In his welcome to participants, Stanley Wells’ rendition, from memory, of Laurence Olivier’s speaking Coriolanus’ banishment of Rome and its people, delivered at Stratford in 1959, began a thread which ran through the papers and discussions: the importance of the living archive. Peter Holland (University of Notre Dame) speaking on The Lost Workers: Process, Performance and Archive, regretted the voicelessness of theatre workers and audiences and proposed methods of capture; Bridget Escolme (Queen Mary College, London) interrogated actors’ testimonies (Actors’ Testimonies as Archive and the Cultural Construction of Success in Performance) and Tom Cornford (University of Warwick; ‘Find Direction Out’: In the Archives of Hamlet) described, from a director’s standpoint, using the performance archive as a means of new creative engagement with a play-text; Tony Howard (University of Warwick) added to his account of Paul Robeson’s performance of Othello in 1959 the eloquent diary entries by a 14-year old Stratford schoolgirl of her impressions of Robeson and the political context of the time; and Robert Shaughnessy (University of Kent) (And Now: A Choice of Programmes) described a collection documenting one man’s theatre-going experience.

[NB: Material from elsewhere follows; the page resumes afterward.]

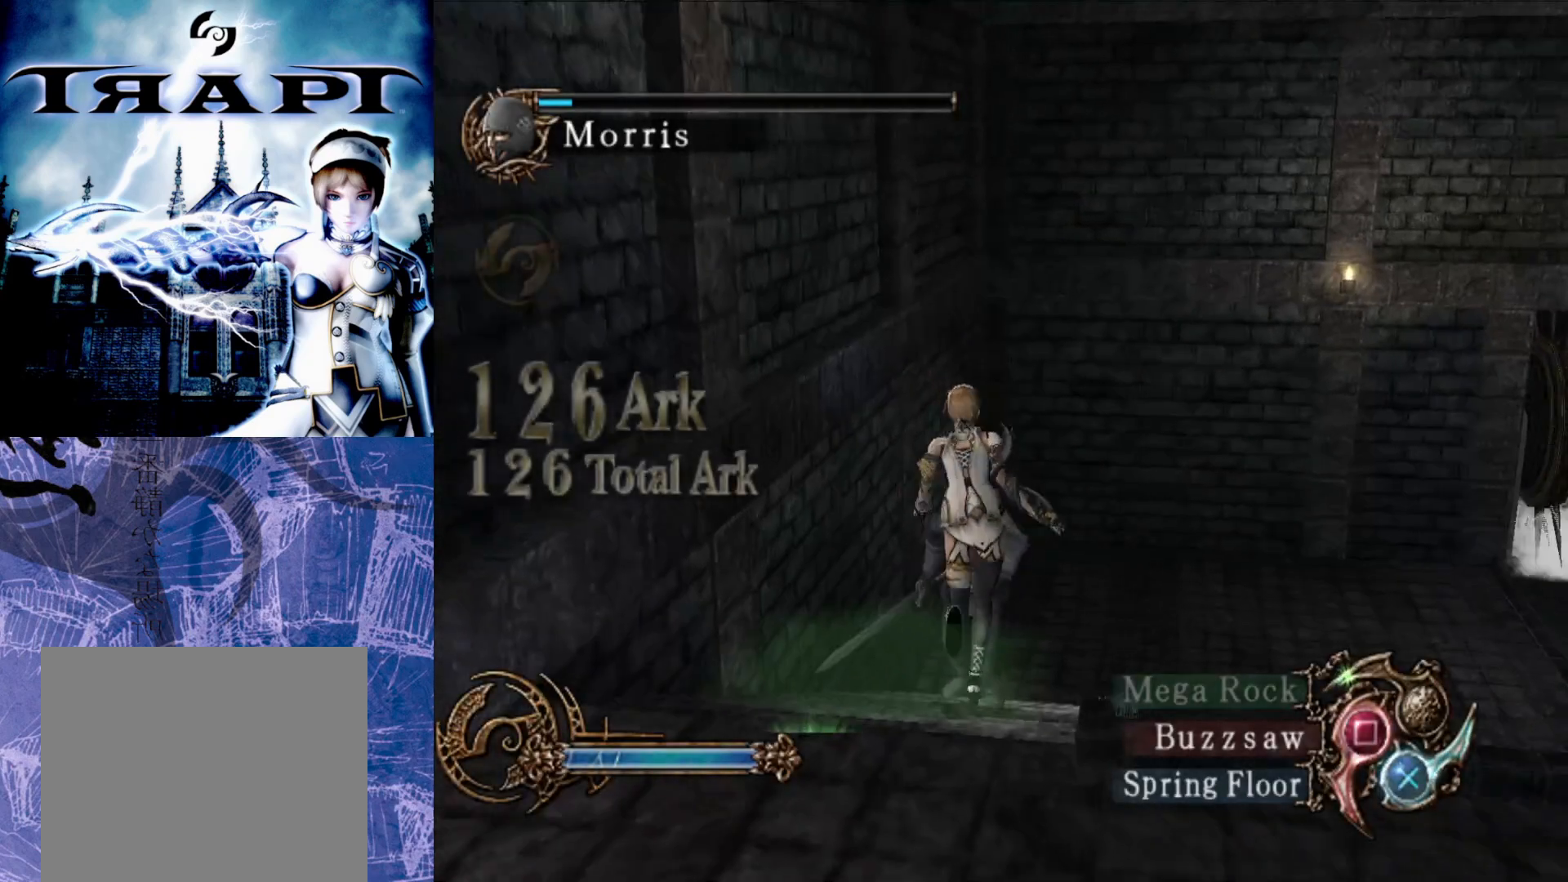
{"buttons": [], "left_stick": "down", "right_stick": "center", "events": [[233, "left_stick", "left"], [383, "left_stick", "down"]]}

The effect of Web 2.0 technology in co-opting individual interaction with performance records was explored by Christie Carson (Royal Holloway London) and three Warwick speakers (Baz Kershaw (STPCPS) on the Live Archive; Jonathan Heron (CAPITAL Centre) on RePerforming Performance, a new teaching and learning website; and Paul Prescott (English) on reviewing for the Internet Shakespeare Editions). Questions of access, conservation and preservation of two- and three-dimensional archives were debated by curators from the V&A, RSC Collection, Shakespeare’s Globe and the Shakespeare Birthplace Trust, led by James Bulman (Allegheny College).
Carol Rutter (University of Warwick, ‘Who would be toll’d for Wenches in a shew’: Undoing Desdemona; or, New Materials for Performance Research) and Richard Rowland (University of York, (Un)settling Scores: What the Archives Can tell Us about Thomas Heywood’s A Woman Killed with Kindness) demonstrated how performance illuminated and questioned the decisions of editors. Other contributors were R.A. Foakes (UCLA) on Performance and the Playtext; Andrew Hartley (University of North Carolina) Showtime: Temporality and the Video Archive of Julius Caesar at the RSC; Michael Cordner (University of York) Silencing the Players.
The conference was audited by postgraduate students from the universities of Warwick, Oxford, King’s College London, York, Birmingham and Queen Mary College London. Selected papers from the conference will be published in a special issue of Shakespeare Bulletin.
The CAPITAL Centre is grateful for help from North American Travel Fund at the University of Warwick to support the attendance of Professor R.A. Foakes (UCLA), Professor Andrew Hartley (University of North Carolina) and Professor Peter Holland (University of Notre Dame) at the first meeting of the Colloquium in the UK, bringing together Shakespeare performance scholars from both sides of the Atlantic. Funding for the colloquium was also received from the University of Notre Dame and the Humanities Research Centre at Warwick.